§ **Work to be completed**: Reproduce, unchanged, the lines of the records from the line containing "Laughably Pretends Republicans Ar" through the last line of the records, including both of those lines.

§ **Data excerpts**:
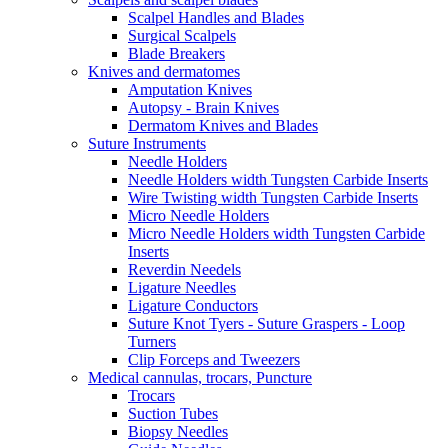
Scalpel Handles and Blades
Surgical Scalpels
Blade Breakers
Knives and dermatomes
Amputation Knives
Autopsy - Brain Knives
Dermatom Knives and Blades
Suture Instruments
Needle Holders
Needle Holders width Tungsten Carbide Inserts
Wire Twisting width Tungsten Carbide Inserts
Micro Needle Holders
Micro Needle Holders width Tungsten Carbide
Inserts
Reverdin Needels
Ligature Needles
Ligature Conductors
Suture Knot Tyers - Suture Graspers - Loop
Turners
Clip Forceps and Tweezers
Medical cannulas, trocars, Puncture
Trocars
Suction Tubes
Biopsy Needles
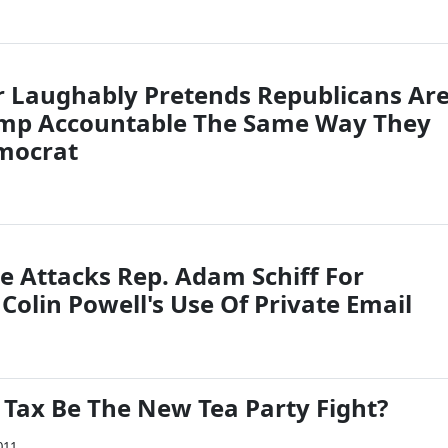
 Laughably Pretends Republicans Ar
ump Accountable The Same Way They
mocrat
e Attacks Rep. Adam Schiff For
Colin Powell's Use Of Private Email
 Tax Be The New Tea Party Fight?
011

§ **Result of this exercise**:
 Laughably Pretends Republicans Ar
ump Accountable The Same Way They
mocrat
e Attacks Rep. Adam Schiff For
Colin Powell's Use Of Private Email
 Tax Be The New Tea Party Fight?
011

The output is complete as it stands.